Passage for review: Begin
# WTK~ PSE X-Force Dream Season



## BLFD1 (Nov 20, 2009)

So I finally got back into the archery game and my buddy who owns an archery shop is convinced that the DS is the bow for me. He has a new one in his shop that he's willing to do a trade with me on.

I was shooting an older 80# custom Martin Warthog that I had built for me years ago. I don't have any issue with the pull, so he thinks the new one will be a cinch. I shot a different X-Force the other day and really liked it... the let off was really short, but the bow was really accurate.

So I guess I'm just wondering if this sounds like it will be the bow for me? I don't have anything really to compare it to in terms of what a "newer" bow should shoot like. I'm still waiting for the parts to come in (arrows, rest, quiver, sight) and I guess now I'm wondering if I should have went with another bow.

BTW, I traded an AR-15 lower receiver for the bow.

Any input would be appreciated.


----------



## BLFD1 (Nov 20, 2009)

Bump


----------



## slowrs13 (Nov 13, 2009)

In my opinion when it comes to picking out a new bow.....It has to feel comfortable in my hand, if its not comfortable you will not be happy. You should also like the way it shoots. I like to shoot all the new bows on the market. Then make a decision.


----------



## Flingingarrows (Nov 27, 2009)

I own a 2008 PSE Dream Season with HF Cams and I love it. The draw cycle is fairly smooth, the brace height is forgiving and the bow is accurate. I would have to agree with the comments posted by Slowrs13. Make a decision on the features you are looking for and shoot as many bow brands as possible. Make a decision based on which bow feels the best in your hands. You will know what bow to choose once you have shot most of them.


----------



## bucksnortinted (Aug 24, 2006)

you won't go wrong with the x force,i have had around 8 different bows and i will have this one along time,if i was you and the x force line is the way your gonna go i would look at the x force omen,everyone i have talked to that has one says there smoking fast,smooth,accurate,quiet and dead in the hand and easy to tune.
try a few different bows and get the one you feel comfortable with,theres alot of good bows on the market no matter the brand


----------



## BLFD1 (Nov 20, 2009)

Thanks for the info guys.


----------
Passage for review: End
**What needs to be done**
In the archery forum thread, what did BLFD1 trade for the bow?
Material shown: Begin
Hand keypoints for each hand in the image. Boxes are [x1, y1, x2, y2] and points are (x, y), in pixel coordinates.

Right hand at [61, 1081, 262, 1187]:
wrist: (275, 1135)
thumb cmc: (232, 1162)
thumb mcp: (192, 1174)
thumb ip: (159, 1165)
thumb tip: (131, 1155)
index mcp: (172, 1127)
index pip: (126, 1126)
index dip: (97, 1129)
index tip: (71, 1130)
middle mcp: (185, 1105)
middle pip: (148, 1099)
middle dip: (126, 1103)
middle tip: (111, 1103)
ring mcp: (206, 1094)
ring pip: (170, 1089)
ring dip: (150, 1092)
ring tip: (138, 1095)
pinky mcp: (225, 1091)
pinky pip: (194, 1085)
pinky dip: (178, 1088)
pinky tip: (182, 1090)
Material shown: End
Material shown: Begin
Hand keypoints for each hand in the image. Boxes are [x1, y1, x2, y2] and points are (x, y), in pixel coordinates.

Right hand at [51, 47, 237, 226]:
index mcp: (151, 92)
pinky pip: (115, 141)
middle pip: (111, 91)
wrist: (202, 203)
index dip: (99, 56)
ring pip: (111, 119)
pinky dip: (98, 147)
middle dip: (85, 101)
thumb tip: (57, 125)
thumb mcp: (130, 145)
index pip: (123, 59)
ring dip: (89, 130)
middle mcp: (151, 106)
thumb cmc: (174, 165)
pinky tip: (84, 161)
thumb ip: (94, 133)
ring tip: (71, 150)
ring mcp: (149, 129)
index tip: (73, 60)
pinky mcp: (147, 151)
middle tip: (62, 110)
Material shown: End
Material shown: Begin
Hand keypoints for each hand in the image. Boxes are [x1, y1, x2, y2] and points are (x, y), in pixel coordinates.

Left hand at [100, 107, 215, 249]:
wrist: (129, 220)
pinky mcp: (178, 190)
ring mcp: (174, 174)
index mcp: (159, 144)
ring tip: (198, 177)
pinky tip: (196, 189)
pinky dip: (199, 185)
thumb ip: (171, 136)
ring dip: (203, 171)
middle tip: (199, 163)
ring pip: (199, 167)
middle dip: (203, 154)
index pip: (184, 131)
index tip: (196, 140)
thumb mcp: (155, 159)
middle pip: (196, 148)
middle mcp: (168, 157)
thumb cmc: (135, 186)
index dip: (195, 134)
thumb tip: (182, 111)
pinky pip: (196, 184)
Material shown: End
**Answer area**
An AR-15 lower receiver.